The most common reason why nations fail today is because they have extractive institutions.
- Daron Acemoglu

The past few months my reading pace has slowed, as work has taken up most of my time. Most of the reading was done on commutes. At last, I’ve finished the final page of Why Nations Fail: The Origins of Power, Prosperity, and Poverty by Daron Acemoglu and James A. Robinson. What a book. It distills the authors’ years of research in economics and history into one core argument: why nations succeed or fail.

Although both are economists, the book reads more like history than theory. From the rise and fall of the Roman Empire to the Industrial Revolution, the authors trace events across centuries and continents without resorting to heavy economics jargon. The message is strikingly clear: nations fail because of extractive institutions, and thrive because of inclusive ones. The story is told through a series of “critical junctures”—moments when choices set nations on diverging paths. For example, the Glorious Revolution in Britain in 1688 established constraints on the monarchy and strengthened Parliament, creating inclusive political and economic institutions that paved the way for the Industrial Revolution. In contrast, absolutist Spain, despite its immense wealth from New World silver, entrenched extractive systems that squandered opportunities for sustained growth. Some societies broke the mold; others stagnated or worsened. Hence, we see prosperous Western European countries today on one side, and persistently poor sub-Saharan African countries on the other. Evolution does not happen overnight—it is a cycle, either vicious or virtuous, that pushes nations toward repeated breakthroughs, such as Britain’s industrialisation, or toward collapse, as in the case of Venice after its elites shut down opportunities for broader participation.

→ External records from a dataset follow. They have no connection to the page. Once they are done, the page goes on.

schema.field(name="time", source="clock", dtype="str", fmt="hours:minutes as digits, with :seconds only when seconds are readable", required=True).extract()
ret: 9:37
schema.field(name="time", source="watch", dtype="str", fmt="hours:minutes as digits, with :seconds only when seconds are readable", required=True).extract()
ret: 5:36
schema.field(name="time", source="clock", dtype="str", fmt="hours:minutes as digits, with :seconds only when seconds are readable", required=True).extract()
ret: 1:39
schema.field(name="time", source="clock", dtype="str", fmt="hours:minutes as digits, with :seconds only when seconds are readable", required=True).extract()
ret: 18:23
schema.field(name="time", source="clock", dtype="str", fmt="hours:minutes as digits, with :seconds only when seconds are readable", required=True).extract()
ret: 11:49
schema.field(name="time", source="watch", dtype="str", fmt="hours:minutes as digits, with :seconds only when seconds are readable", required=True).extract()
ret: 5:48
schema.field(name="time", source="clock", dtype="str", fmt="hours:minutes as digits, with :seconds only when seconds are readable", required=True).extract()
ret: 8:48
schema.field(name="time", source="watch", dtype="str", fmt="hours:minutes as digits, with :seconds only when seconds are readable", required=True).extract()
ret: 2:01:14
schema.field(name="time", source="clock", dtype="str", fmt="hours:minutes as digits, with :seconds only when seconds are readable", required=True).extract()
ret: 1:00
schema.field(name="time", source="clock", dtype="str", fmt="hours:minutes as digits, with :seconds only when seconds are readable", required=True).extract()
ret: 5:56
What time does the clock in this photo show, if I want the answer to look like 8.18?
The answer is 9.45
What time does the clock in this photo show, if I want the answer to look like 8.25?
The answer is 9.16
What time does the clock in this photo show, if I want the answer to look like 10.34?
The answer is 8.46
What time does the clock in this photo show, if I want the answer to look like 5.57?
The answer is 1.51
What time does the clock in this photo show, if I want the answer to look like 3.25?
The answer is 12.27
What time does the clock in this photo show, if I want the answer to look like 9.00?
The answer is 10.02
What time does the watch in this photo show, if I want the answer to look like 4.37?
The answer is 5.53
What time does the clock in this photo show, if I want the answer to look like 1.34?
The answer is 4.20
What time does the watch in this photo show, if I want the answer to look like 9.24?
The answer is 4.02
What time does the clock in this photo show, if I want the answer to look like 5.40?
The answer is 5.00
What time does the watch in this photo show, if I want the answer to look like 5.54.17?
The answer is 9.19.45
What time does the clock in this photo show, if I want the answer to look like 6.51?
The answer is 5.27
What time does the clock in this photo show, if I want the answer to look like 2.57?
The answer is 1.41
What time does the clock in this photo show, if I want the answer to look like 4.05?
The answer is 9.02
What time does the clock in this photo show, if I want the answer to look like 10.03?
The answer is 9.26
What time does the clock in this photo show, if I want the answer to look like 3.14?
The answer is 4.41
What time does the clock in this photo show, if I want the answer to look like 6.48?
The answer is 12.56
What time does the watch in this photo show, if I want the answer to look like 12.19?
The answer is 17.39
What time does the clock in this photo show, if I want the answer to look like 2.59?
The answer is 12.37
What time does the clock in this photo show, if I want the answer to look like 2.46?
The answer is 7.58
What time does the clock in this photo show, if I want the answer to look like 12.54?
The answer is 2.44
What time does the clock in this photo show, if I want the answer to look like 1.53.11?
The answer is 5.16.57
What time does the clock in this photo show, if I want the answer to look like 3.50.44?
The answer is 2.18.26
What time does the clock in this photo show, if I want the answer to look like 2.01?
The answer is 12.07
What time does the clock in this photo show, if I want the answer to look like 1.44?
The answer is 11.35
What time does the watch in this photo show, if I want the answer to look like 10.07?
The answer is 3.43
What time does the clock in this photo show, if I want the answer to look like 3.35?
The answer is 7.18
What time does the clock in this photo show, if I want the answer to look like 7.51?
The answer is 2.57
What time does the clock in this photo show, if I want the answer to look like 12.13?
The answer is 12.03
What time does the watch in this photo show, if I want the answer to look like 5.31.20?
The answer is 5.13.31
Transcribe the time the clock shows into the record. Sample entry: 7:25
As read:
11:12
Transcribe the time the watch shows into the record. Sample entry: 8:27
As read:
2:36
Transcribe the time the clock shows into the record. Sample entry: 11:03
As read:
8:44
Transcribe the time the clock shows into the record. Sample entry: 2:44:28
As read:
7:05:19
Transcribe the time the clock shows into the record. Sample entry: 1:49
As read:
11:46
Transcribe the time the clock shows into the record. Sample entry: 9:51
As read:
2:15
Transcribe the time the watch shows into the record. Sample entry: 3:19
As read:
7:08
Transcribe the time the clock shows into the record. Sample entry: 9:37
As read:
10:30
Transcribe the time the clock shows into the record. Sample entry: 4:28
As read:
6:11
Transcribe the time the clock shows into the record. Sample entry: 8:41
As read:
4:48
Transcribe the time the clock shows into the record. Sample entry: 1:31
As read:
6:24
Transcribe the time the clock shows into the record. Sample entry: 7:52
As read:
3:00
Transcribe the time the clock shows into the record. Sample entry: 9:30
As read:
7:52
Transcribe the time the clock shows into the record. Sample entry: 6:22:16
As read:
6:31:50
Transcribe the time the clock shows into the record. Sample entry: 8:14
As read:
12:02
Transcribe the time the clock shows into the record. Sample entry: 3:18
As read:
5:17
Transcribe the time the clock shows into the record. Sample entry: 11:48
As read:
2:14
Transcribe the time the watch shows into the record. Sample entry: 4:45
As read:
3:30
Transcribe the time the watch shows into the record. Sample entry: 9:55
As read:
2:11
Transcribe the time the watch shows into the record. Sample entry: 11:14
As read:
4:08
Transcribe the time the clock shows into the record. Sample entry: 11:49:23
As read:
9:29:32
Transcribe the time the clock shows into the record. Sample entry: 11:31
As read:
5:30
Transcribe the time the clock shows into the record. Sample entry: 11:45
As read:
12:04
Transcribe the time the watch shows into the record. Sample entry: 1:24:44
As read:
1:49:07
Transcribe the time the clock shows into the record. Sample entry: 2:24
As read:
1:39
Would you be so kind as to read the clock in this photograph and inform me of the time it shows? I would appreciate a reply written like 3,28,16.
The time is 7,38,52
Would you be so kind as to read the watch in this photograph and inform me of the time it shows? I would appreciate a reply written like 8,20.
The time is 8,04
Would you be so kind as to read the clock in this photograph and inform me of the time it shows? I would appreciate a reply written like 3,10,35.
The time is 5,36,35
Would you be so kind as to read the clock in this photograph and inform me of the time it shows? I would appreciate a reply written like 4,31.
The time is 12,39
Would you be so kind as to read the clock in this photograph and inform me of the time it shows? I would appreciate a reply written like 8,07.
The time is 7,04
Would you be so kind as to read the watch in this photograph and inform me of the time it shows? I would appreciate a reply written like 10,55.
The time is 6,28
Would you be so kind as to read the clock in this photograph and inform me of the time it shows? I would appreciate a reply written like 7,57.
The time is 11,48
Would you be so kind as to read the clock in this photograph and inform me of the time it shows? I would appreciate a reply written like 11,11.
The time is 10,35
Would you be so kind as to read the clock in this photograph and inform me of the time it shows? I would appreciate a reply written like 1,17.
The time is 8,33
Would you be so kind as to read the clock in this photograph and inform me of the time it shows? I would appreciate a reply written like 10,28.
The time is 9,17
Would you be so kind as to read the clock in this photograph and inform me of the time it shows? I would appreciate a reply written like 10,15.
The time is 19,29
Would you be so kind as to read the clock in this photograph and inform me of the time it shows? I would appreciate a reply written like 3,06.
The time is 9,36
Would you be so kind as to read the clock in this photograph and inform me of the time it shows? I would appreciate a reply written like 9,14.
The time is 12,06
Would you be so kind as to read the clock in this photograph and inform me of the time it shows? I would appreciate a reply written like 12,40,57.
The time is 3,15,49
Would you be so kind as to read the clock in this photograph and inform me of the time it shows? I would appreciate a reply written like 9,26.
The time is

What I appreciate most is the book’s willingness to discuss history openly and objectively. The damage inflicted by Western colonial powers on African and Asian countries has lasted for centuries, leaving scars that shape today’s realities. It is disheartening to read about the Atlantic slave trade, where millions of African lives were lost or uprooted, and about the way colonial rule entrenched extractive institutions across the Global South. It is equally sobering to see modern dictatorships, such as North Korea or Zimbabwe under Robert Mugabe, where power is concentrated in the hands of a few, and the state exists to extract for the benefit of the elite rather than the masses. The book persuasively argues that it is not geography, weather, or culture that determine prosperity, but political institutions and the economic systems they create. When ordinary people have no incentives to innovate, to work harder, or to build businesses, how can a nation grow? The Soviet Union is a prime example: for decades it appeared strong, but its extractive model was built on forced mobilization of resources and labor. Once that model ran out of steam, the system collapsed. Perhaps China today faces a similar turning point—after decades of rapid growth, it may need to transition toward more inclusive institutions to sustain progress.

At the same time, I find myself wondering: are the inclusive institutions we see in today’s developed nations the “best” possible system? Not necessarily. They too are products of evolution, trial and error, and countless turning points. Seemingly small events often had profound consequences. If the great breakthroughs of the Industrial Revolution had occurred in Africa rather than Europe, how different would our world look today? No one knows.

This is a must-read book for anyone who wants to understand not just the fundamentals of economics, but the sweep of world history and the forces that shape prosperity and poverty.